On the other hand, the pore geometry of the scaffold printed with A_2.25G_4.25T_0.5 was not preserved due to it having the lowest viscosity among the four compositions. Another phenomenon was identified during extrusion: the presence of higher gelatin may create a non-uniform distribution of all components and make the filament and scaffold surface rough during extrusion. Therefore, with the considered conditions, A₄G₃T₁ can be used as an optimum composition for 3D bioprinting to obtain a predefined scaffold architecture. In future, we will extrude with various extrusion pressure other than 120 kPa to explore the controllability of the diffusion rate of various compositions with respect to the applied pressure.

3.4. Cell Survivability

Normal human adipose-derived mesenchymal stem cells (hMSCs) (ATCC, Manassas, VA, USA) were cultured and maintained in a Stem Cell Growth Kit for Adipose and umbilical-derived MSCs-Low Serum (2% FBS, 5 ng/mL rh FGF basic, 5 ng/mL rh FGF acidic, 5 ng/mL rh EGF, 2.4 mM L-Alanyl-L-Glutamine) with additional 0.5 mL Penicillin–Streptomycin–Amphotericin B Solution (ATCC, Manassas, VA, USA). Cells were incubated in 5% CO2 at 37 °C. The culture medium was changed twice a week. Cells in passage 3 were used for encapsulation. Images were captured using a CK Olympus bright field microscope (Tokyo, Japan). As a sample composition, we considered A₅G₂T₁ and mixed cells into this material to identify the survivability. From Figure 3c, it is clear that cells were alive with the presence of this material composition and increased their number as the incubation day increased from day 1 to day 7.

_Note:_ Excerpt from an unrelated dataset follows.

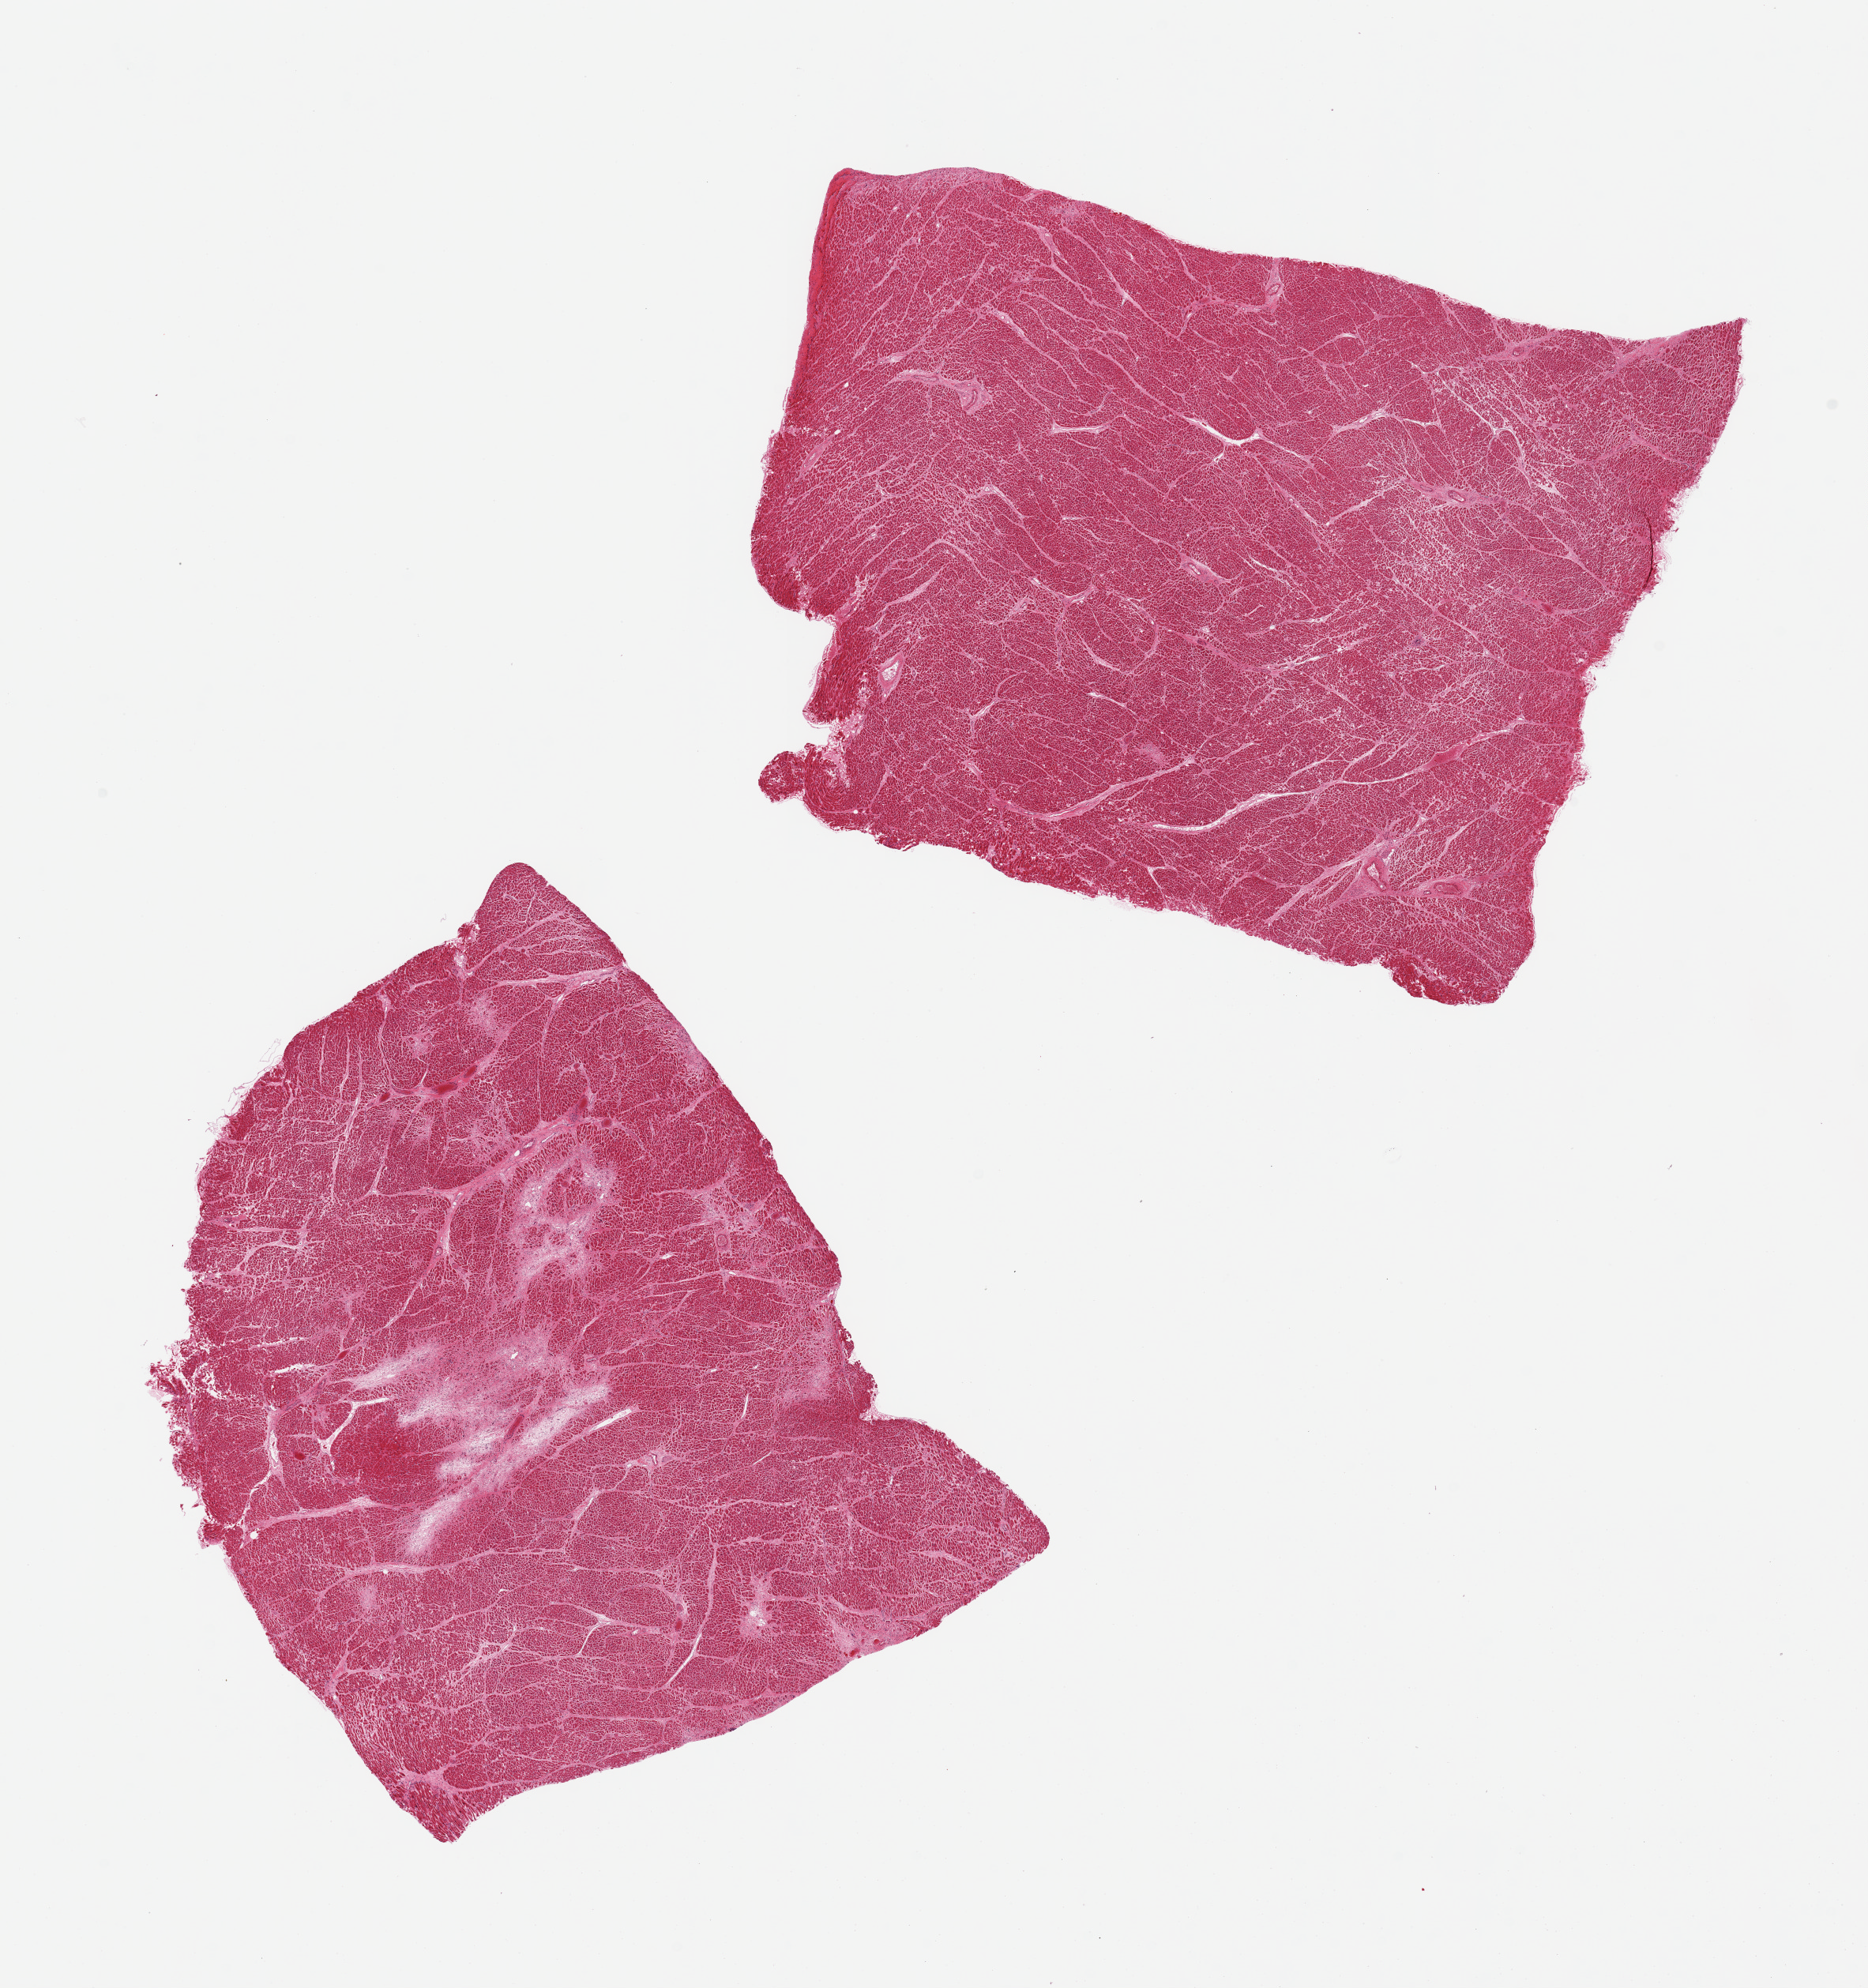
Digitized haematoxylin and eosin-stained section — low-resolution overview of the scanned area, about 18.7 x 19.9 mm; PAXgene-fixed paraffin-embedded (PFPE) section; target tissue: heart; donor tissue sample. Donor sex: male.
Review note (as recorded): 2 pieces; Patchy fibrosis (old infarct) and hypereosinophilia (very recent ischemia) in one piece.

4. Conclusions and Discussion

In this research, we explored the rheological properties and printability of a set of hybrid hydrogels composed with alginate, gelatin, and TO-NFC. To identify the impact of each component, we maintained a constant solid load percentage of 8%. Experimental data showed that alginate and TO-NFC had a greater impact than gelatin in the regulation of the viscosity of the compositions during extrusion. Therefore, with a close look at the 3iTT test, we identified that there was a sequence of viscosity of A₄G₃T₁ > A_4.25G_3.25T_0.5 > A₂G₅T₁ > A_2.25G_5.25T_0.5 during extrusion. This indicates that a higher percentage of the combined alginate and TO-NFC (A + T: 5, 4.75, 3, 2.75) exhibits greater resistance to shear stress compared to gelatin (G: 3, 3.5, 5, 5.25) alone. This behavior, along with the difference in the recovery rate, helps explain the diffusion rate of filaments and pore closure events of each scaffold fabricated with all compositions. Building upon these outcomes and considering the extreme printing conditions employed in prior studies [17], we observed that hMSCs could survive in one of the compositions considered in this paper.